My hotel in Zagreb last week was next to a grand edifice, the Mimara art museum. I was one of the few visitors and wandered round the antiquities, medieval polychrome wood carvings and old masters alone. The museum was opened in 1987 to house the collection given to the nation by Ante Topic Mimara. The leaflet given out to visitors is gushing:

"This publication provides us with a further opportunity to express publicly our gratitude and our appreciation of our late donor, Ante Topic Mimara, who has placed his nation and the city of Zagreb in his debt by a noble gesture - the gift of his magnificent art collection ..... He was a man of subtle taste with an innate sense of true beauty and the harmony of aesthetic experience, a cosmopolitan spirit, to whom no expression of true artistic worth was alien .... It is certain that his personality, his intelligence and the nobility of his purpose will remain for ever present in the display, the richness and the beauty of these works of art."

No information, though, about who he was or how he acquired the means to build this collection of over 3,750 works, or where it came from. Curious, I googled him and came up with an article by Thomas Hoving, former director of the Metropolitan Museum of Art, which describes him as

"a scam artist, art thief, art forger, a master spy for Tito, a KGB agent and perhaps a killer"

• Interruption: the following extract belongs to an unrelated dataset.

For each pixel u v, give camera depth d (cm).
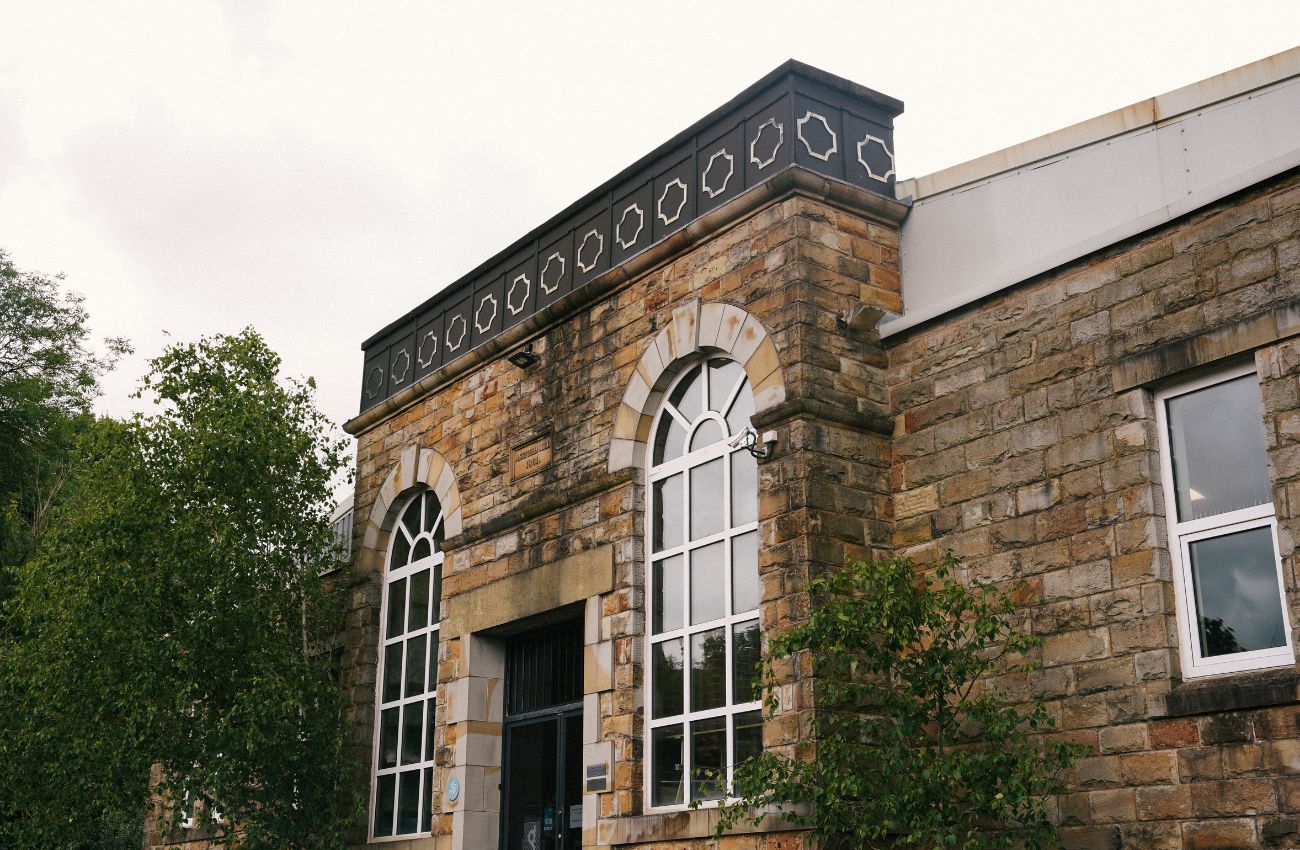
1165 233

Which is a rather different assessment. Hoving's article alleges, in some detail, that Mimara stole hundreds of works of art from the Collecting Point, the Nazis' central repository in Munich for works of art seized during the war. There's another long article entitled The Master Swindler of Yugoslavia on lootedart.com which sets out Mimara's villainy and dismisses many of the works as fakes. Intriguingly, the collection includes paintings which used to belong to Martin Boorman and Hermann Goering.

So maybe this is why no-one visits the museum: it's a highly visible embarrassment for the city.